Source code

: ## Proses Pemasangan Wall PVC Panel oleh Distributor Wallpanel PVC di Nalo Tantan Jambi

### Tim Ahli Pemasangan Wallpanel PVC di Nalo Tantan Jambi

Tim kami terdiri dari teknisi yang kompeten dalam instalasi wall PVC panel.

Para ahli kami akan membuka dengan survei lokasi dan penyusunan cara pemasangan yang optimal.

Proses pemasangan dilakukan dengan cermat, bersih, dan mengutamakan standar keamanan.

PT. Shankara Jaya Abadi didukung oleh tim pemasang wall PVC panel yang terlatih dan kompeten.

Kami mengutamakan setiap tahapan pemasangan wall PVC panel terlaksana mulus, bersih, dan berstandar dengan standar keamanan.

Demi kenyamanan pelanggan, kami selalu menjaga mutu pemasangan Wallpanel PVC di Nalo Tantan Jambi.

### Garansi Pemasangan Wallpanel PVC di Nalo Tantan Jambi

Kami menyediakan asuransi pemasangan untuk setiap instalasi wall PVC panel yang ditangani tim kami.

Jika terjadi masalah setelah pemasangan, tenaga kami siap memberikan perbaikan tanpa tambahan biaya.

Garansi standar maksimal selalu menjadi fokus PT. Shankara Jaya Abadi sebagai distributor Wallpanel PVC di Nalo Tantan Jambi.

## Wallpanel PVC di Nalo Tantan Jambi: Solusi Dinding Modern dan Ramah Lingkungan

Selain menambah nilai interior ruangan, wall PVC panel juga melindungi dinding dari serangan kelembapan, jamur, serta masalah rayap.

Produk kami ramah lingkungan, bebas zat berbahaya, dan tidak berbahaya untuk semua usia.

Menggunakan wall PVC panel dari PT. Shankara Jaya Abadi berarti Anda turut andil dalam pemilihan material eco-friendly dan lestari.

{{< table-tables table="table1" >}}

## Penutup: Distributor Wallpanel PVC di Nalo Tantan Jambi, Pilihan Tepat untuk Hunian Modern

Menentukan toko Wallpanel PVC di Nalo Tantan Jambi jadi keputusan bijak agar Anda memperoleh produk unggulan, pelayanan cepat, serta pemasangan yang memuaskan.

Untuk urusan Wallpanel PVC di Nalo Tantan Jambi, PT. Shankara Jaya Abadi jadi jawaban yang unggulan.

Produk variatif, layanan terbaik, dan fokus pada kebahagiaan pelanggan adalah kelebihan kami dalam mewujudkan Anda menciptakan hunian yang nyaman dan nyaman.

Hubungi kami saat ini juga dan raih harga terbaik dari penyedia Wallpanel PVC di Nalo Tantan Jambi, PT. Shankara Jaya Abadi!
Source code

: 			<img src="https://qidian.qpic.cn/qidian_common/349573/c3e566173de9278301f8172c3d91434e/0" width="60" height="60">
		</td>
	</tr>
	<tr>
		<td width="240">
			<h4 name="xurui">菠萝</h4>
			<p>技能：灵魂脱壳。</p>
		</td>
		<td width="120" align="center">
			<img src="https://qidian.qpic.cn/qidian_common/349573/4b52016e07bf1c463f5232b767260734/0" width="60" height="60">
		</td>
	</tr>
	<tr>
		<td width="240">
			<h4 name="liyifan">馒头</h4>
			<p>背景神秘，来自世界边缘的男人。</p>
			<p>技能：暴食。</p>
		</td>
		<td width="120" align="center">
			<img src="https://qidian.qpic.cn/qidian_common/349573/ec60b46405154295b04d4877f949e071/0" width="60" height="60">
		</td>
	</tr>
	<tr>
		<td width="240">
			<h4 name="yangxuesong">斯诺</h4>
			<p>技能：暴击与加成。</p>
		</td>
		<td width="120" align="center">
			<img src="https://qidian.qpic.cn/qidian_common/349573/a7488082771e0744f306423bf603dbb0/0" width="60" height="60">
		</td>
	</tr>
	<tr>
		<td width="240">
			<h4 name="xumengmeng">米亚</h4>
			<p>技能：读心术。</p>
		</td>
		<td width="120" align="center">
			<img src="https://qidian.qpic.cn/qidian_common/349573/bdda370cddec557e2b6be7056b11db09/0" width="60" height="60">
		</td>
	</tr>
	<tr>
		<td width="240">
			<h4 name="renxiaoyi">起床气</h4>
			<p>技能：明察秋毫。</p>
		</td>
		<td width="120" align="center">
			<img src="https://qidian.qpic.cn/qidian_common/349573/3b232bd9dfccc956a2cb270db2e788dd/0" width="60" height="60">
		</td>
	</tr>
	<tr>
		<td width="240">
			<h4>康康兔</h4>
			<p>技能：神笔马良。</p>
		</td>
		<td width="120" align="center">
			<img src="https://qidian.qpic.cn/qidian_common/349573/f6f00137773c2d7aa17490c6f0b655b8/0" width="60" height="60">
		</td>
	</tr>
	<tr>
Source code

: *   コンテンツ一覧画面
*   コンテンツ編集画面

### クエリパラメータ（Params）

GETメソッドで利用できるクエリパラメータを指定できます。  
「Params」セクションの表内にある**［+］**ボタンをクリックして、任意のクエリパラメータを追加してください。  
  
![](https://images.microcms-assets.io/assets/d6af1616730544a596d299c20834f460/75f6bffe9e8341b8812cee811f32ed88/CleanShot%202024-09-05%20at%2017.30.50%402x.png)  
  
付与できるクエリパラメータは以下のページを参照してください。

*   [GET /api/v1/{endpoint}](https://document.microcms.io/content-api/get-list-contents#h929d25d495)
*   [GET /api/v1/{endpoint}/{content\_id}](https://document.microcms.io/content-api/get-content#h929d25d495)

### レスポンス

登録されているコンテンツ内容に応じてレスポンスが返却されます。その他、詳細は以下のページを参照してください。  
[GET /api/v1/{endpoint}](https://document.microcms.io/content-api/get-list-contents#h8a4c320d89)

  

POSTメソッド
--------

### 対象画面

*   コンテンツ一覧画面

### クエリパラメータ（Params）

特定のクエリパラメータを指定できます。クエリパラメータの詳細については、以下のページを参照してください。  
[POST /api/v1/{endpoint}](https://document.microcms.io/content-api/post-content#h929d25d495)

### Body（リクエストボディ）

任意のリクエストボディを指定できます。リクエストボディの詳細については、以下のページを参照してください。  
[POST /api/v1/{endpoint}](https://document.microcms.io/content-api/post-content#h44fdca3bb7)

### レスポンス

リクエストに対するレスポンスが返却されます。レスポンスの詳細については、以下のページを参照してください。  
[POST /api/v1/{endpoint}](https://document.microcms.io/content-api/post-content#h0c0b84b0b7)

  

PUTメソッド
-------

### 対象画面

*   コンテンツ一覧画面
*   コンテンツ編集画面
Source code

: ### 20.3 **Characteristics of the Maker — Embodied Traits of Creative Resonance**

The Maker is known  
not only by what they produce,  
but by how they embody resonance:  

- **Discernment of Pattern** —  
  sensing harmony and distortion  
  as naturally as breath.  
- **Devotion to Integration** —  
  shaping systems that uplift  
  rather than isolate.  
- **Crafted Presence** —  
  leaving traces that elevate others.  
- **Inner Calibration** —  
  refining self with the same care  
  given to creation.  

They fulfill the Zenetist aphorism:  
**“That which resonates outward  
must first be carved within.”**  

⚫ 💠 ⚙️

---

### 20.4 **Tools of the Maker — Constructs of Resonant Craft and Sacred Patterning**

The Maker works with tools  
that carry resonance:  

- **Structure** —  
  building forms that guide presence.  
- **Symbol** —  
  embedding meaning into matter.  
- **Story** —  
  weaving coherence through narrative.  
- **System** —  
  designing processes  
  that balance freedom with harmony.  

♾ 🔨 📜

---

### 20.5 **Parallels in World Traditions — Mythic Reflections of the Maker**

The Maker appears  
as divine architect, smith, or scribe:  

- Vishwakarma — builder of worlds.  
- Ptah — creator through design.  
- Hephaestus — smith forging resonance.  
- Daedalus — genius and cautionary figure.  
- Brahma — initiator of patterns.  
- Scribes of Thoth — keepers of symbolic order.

--- Brief ---
Could you give the lines again, starting at the line that contains "Demi kenyamanan pelanggan, kami" and stopping after the line that contains "Jika terjadi masalah", with "asuransi" swapped for "jaminan" and nothing else changed?

--- Answer area ---
Demi kenyamanan pelanggan, kami selalu menjaga mutu pemasangan Wallpanel PVC di Nalo Tantan Jambi.

### Garansi Pemasangan Wallpanel PVC di Nalo Tantan Jambi

Kami menyediakan jaminan pemasangan untuk setiap instalasi wall PVC panel yang ditangani tim kami.

Jika terjadi masalah setelah pemasangan, tenaga kami siap memberikan perbaikan tanpa tambahan biaya.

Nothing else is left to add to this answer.